I do think it’s inspiring to deal with the present and relationships that are happening right now but sometimes with my own work it sets me back, especially when I started doing performance. I used to paint, and with it had that separation, there was art and then my life, however I think especially when you sway into this topic, the practice and the everyday both sort of slur into one. What do you do? Do you want to keep the barrier or are you happy to let it flow between?

I think those boundaries are really important. And there’s been times when I was in grad school, discovering here and now group process I started to feel like there was no differentiation, and at every moment of my life there was part of me that was like “do I turn on the recorder? How could this moment enter into the video I’m working on at the minute?” And I think I’m not in that head space anymore – I’m appreciating that there’s a lot more boundaries at this point in my life. Of course, that blurriness, the slurring as you put it, I like that, never goes away – because through memory, every moment is available to be mined for content. I think it is wonderful in some ways to not have boundaries and to always feel like an artist, but it’s very taxing. For one thing, that dual mindset of artmaking, where you’re both inside the experience and trying to look at it from a viewer’s perspective, is exhausting.

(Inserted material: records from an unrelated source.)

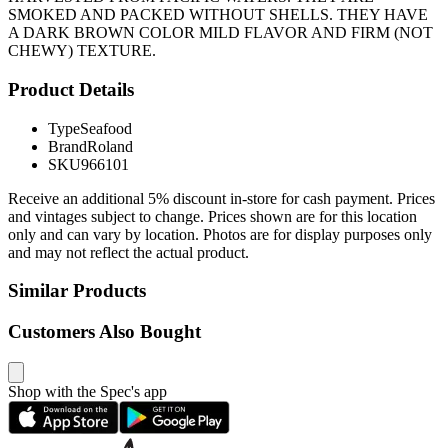
SMOKED AND PACKED WITHOUT SHELLS. THEY HAVE
A DARK BROWN COLOR MILD FLAVOR AND FIRM (NOT
CHEWY) TEXTURE.
Product Details
Type
Seafood
Brand
Roland
SKU
966101
Receive an additional 5% discount in-store for cash payment. Prices
and vintages subject to change. Prices shown are for this location
only and can vary by location. Photos are for display purposes only
and may not reflect the actual product.
Similar Products
Customers Also Bought
Shop with the Spec's app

Do you have a studio space?

I don’t – I don’t currently gravitate towards that way of working. When I’m in the studio I end up feeling lots of pressure, and I’m sure at some point in my life this will probably change but at this moment there’s excitement in just being in my living spaces or other non-art spaces as I make art. Even just the way I’m thinking about drawing or the way I think about the set of videos has really shifted. Instead of feeling gravitated towards finding blank spaces I feel very drawn towards working on top of or inside of whatever is there. I liked shooting in my bedroom for example. It’s just jiving with my current state of mind.